El nido se hizo migajas en el suelo y aquí y allí esparcidos aparecieron unos cuantos pajaritos desplumados, nada gratos de ver. Una criada que estaba en la habitación oyó el ruido, se asomó al corredor y dió un grito. Otra criada que estaba cerca acudió al oír el grito y dió otro grito. Mi madre llegó en seguida y lanzó otro grito. Después Manola y lo mismo Cayetano... en fin todo el mundo. Y por fin acudió mi padre que al ver lo que pasaba se puso rojo como si fuera a sufrir un ataque de apoplejía.

Todos me increparon a la vez furiosamente y todos en la misma forma, esto es, dirigiéndome idéntica pregunta:

—¡Niño! ¿por qué has hecho eso?

Yo debía de estar pálido como un muerto y guardaba silencio.

—¡Niño! ¿por qué has hecho eso?

El mismo silencio.

En realidad, aunque quisiera, no podría satisfacer su pregunta. Desde entonces he pensado que en el mundo se hacen muchas cosas malas sin saber por qué se hacen.

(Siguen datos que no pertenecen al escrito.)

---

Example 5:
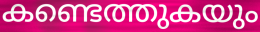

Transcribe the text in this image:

കണ്ടെത്തുകയുംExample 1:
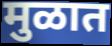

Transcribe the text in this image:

मुळात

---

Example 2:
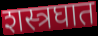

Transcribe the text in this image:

शस्त्रघात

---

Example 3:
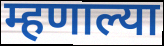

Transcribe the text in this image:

म्हणाल्या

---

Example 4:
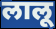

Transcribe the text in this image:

लालू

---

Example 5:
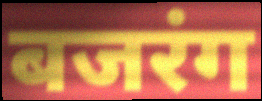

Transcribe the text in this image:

बजरंगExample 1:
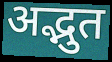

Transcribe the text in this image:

अद्भुत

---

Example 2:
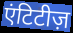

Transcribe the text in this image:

एंटिटीज़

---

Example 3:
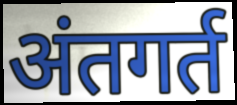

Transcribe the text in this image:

अंतगर्त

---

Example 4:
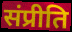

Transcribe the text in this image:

संप्रीति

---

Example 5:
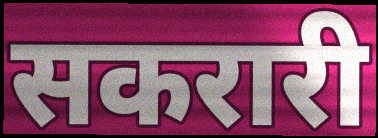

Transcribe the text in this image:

सकरारीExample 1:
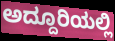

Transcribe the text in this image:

ಅದ್ದೂರಿಯಲ್ಲಿ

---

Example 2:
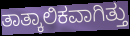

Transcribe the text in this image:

ತಾತ್ಕಾಲಿಕವಾಗಿತ್ತು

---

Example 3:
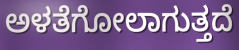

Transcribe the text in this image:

ಅಳತೆಗೋಲಾಗುತ್ತದೆ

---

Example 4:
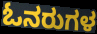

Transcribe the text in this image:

ಓನರುಗಳ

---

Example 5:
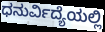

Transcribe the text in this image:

ಧನುರ್ವಿದ್ಯೆಯಲ್ಲಿ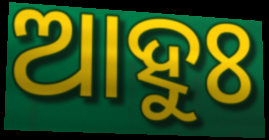
ଆହୁଃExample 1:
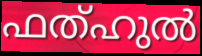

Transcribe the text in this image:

ഫത്ഹുൽ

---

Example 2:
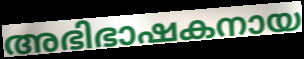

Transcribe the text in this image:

അഭിഭാഷകനായ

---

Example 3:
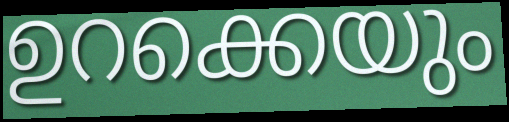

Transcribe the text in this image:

ഉറക്കെയും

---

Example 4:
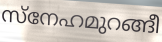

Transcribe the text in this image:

സ്നേഹമുറങ്ങീ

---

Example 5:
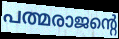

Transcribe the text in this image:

പത്മരാജന്റെ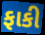
ફાકીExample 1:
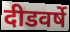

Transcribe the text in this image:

दीडवर्षे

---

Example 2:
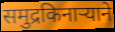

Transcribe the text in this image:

समुद्रकिनाऱ्याने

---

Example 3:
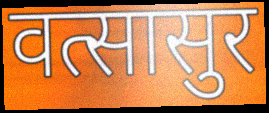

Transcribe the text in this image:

वत्सासुर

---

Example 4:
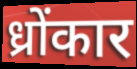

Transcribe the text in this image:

ध्रोंकार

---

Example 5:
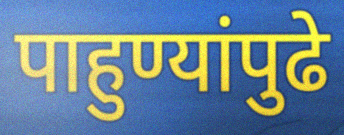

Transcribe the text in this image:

पाहुण्यांपुढेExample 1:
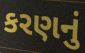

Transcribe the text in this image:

કરણનું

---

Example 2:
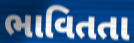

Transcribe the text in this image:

ભાવિતતા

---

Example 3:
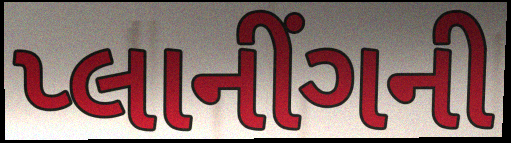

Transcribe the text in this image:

પ્લાનીંગની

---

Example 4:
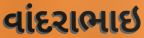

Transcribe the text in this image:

વાંદરાભાઇ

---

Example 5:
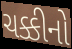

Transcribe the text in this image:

ચક્કીનો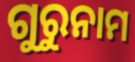
ଗୁରୁନାମ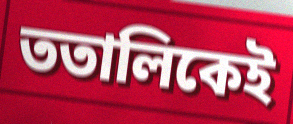
ততালিকেই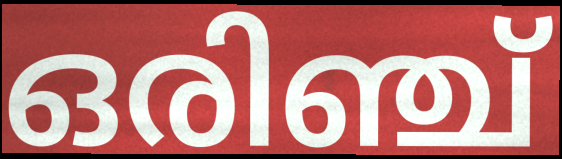
ഒരിഞ്ച്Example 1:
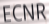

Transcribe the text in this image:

ECNR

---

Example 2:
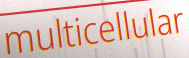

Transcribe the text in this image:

multicellular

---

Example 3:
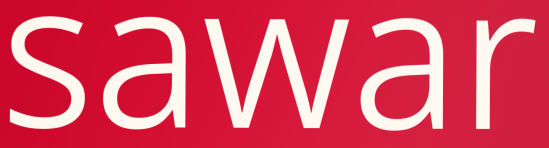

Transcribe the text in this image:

sawar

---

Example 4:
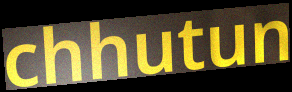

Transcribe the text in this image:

chhutun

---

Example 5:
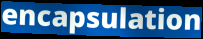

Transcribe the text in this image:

encapsulation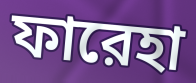
ফারেহা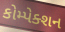
કોમ્પેક્શન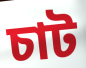
চাট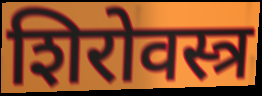
शिरोवस्त्र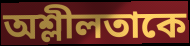
অশ্লীলতাকেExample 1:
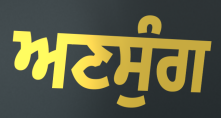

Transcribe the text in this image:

ਅਣਸੁੰਗ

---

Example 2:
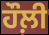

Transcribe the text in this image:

ਹੌਲ਼ੀ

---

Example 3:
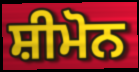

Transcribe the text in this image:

ਸ਼ੀਮੋਨ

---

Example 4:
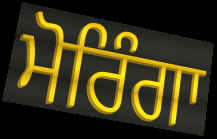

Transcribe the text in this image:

ਮੋਰਿੰਗਾ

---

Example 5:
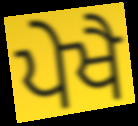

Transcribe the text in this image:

ਪੇਖੈ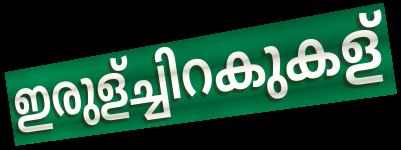
ഇരുള്ച്ചിറകുകള്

—¡Mirad, mirad la madre cómo contempla el destrozo!—exclamó Manola.

La golondrina, en efecto, sin miedo alguno a la gente estaba posada sobre la baranda del corredor casi tocando con nosotros y parecía la imagen de la desesperación.

Mi padre, que se ocupaba en recoger el nido, alzó su rostro hacia ella y en sus ojos vi temblar dos lágrimas.